__DOCUMENT__.
If it were me, I would hook it all up but attached to just one battery that is 80% charged roughly. Something goes wrong you will destroy one battery instead of eight.

EDIT: Also you might think about only using two panels in your initial testing.


----------



## tinkerhell (Oct 8, 2014)

budgetprepp-n said:


> Ok I'm reposing these questions they got berried and I would like to know about the watts also is the formula correct?
> 
> Ok these panels are 7.96 amps and 30.8 volts (If i'm reading the label right )
> 
> ...


each panel must be pretty large, no? how big will the 5 panels be if put together?


----------



## HuntingHawk (Dec 16, 2012)

Rough dimensions of a 225 is 65.04 x 39.37 x 1.97


----------



## budgetprepp-n (Apr 7, 2013)

tinkerhell said:


> each panel must be pretty large, no? how big will the 5 panels be if put together?


Yea I'm not sure but yes they are pretty big. I an going to need to mount these on the roof of the 
porch. Which may cause some problems with the snow we get.


----------



## Montana Rancher (Mar 4, 2013)

budgetprepp-n said:


> I have a question about solar panel controllers. I'm doing some trading and I might end up with
> five 245 watt panels. I'm not sure but I think it goes like this. max volts 30.8 max amps 7.96
> 
> My question is for 5 of these what would I use for a controller?
> ...


Sorry for coming so late to the party but here is a basic reply

For every 1000 watts of solar panels you need a charge controller of 20 amps.

So for your 1200 watt system a 25 amp charge controller will be fine, if it is larger so much the better as you and add more panels and not have to upgrade your controller every time.

Its the simple answer and the correct one, if you have questions I suggest www.backwoodsolar.com they are very helpful and supplied most of my needs.


----------

__AVAILABLE DATA__.
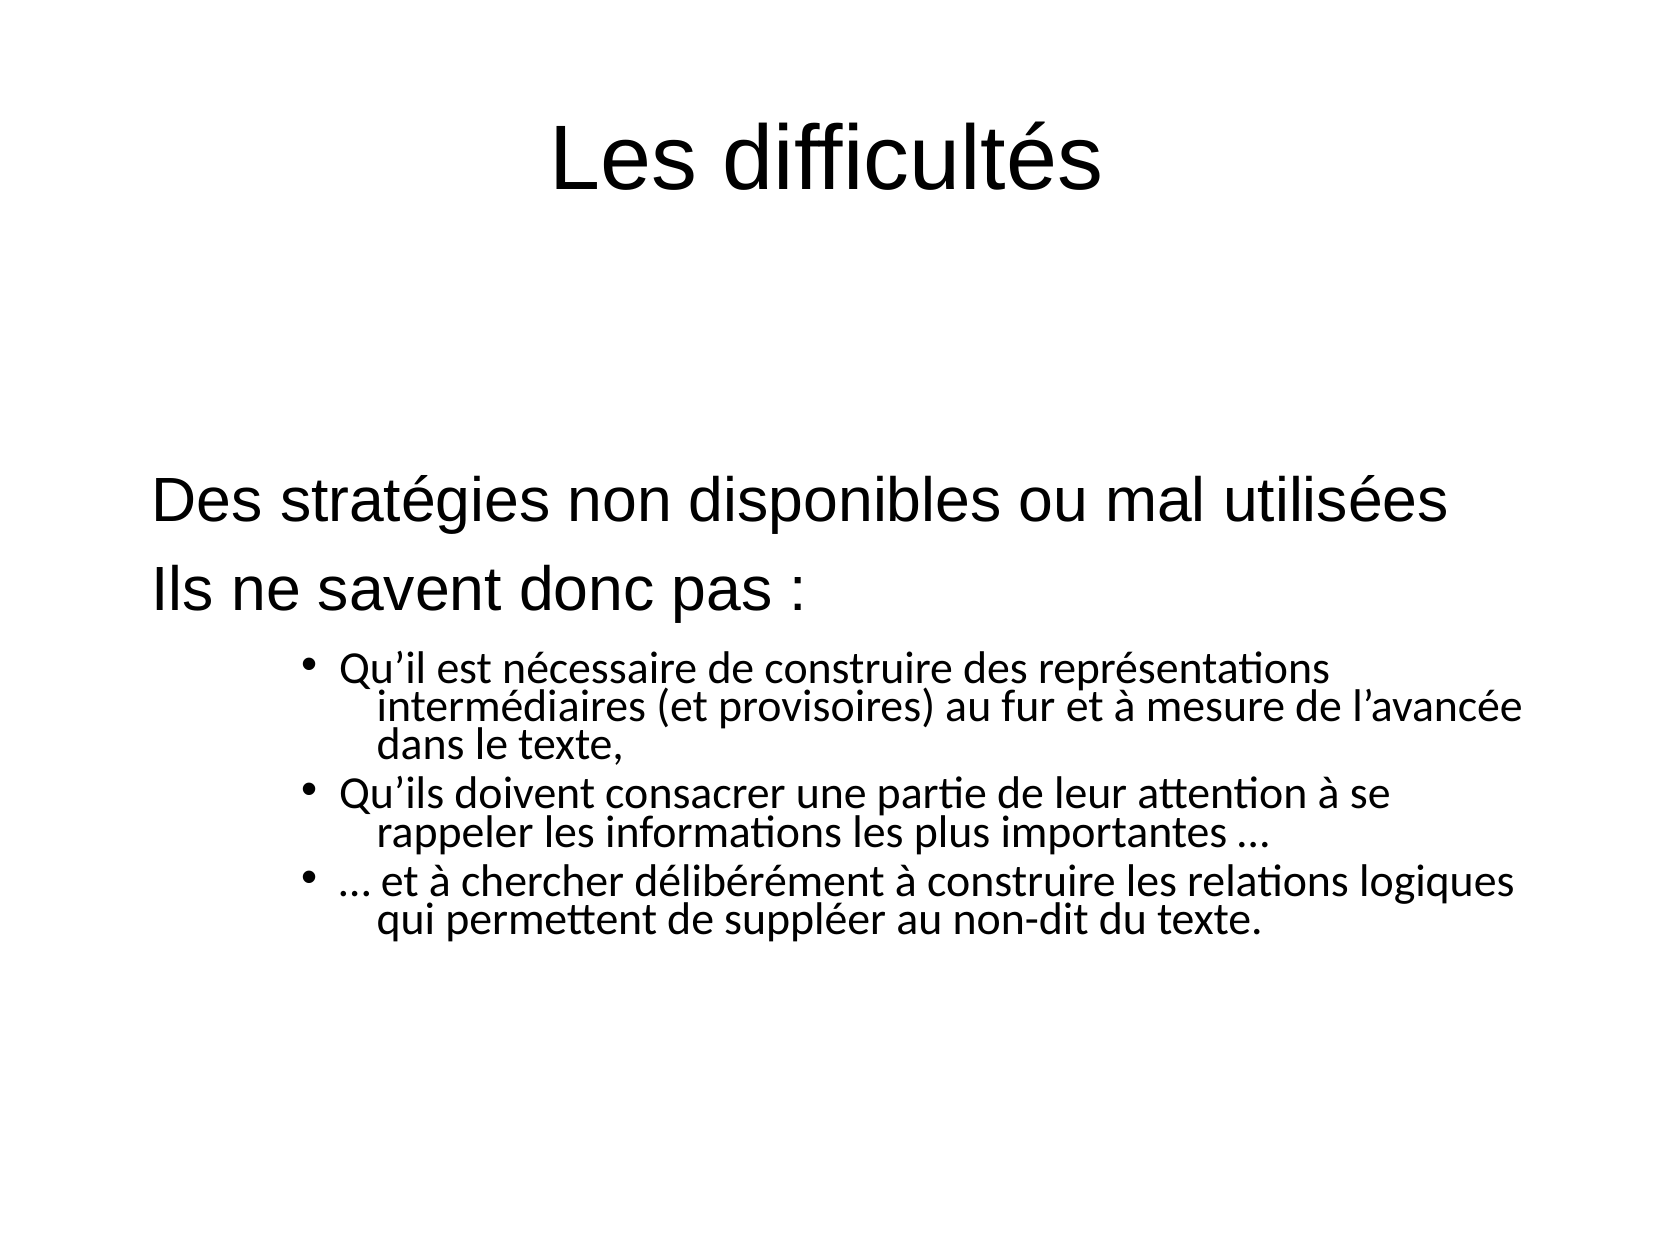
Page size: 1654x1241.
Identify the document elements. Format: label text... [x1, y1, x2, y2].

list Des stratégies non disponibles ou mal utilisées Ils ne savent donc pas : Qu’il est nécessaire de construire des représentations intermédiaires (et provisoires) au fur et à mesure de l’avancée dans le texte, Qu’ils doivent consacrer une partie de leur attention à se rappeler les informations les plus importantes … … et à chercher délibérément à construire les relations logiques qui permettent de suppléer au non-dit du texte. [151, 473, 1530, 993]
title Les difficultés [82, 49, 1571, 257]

__TASKS__.
A. In the solar panel thread, what size charge controller is recommended for every 1000 watts of solar panels?
B. Copy the solar panel thread from the words "EDIT: Also you" through "the formula correct?", and swap "panels" for "modules" wherever it occurs.

__OUTPUTS BY TASK__.
A. A 20 amp charge controller.

B.
EDIT: Also you might think about only using two modules in your initial testing.


----------



## tinkerhell (Oct 8, 2014)

budgetprepp-n said:


> Ok I'm reposing these questions they got berried and I would like to know about the watts also is the formula correct?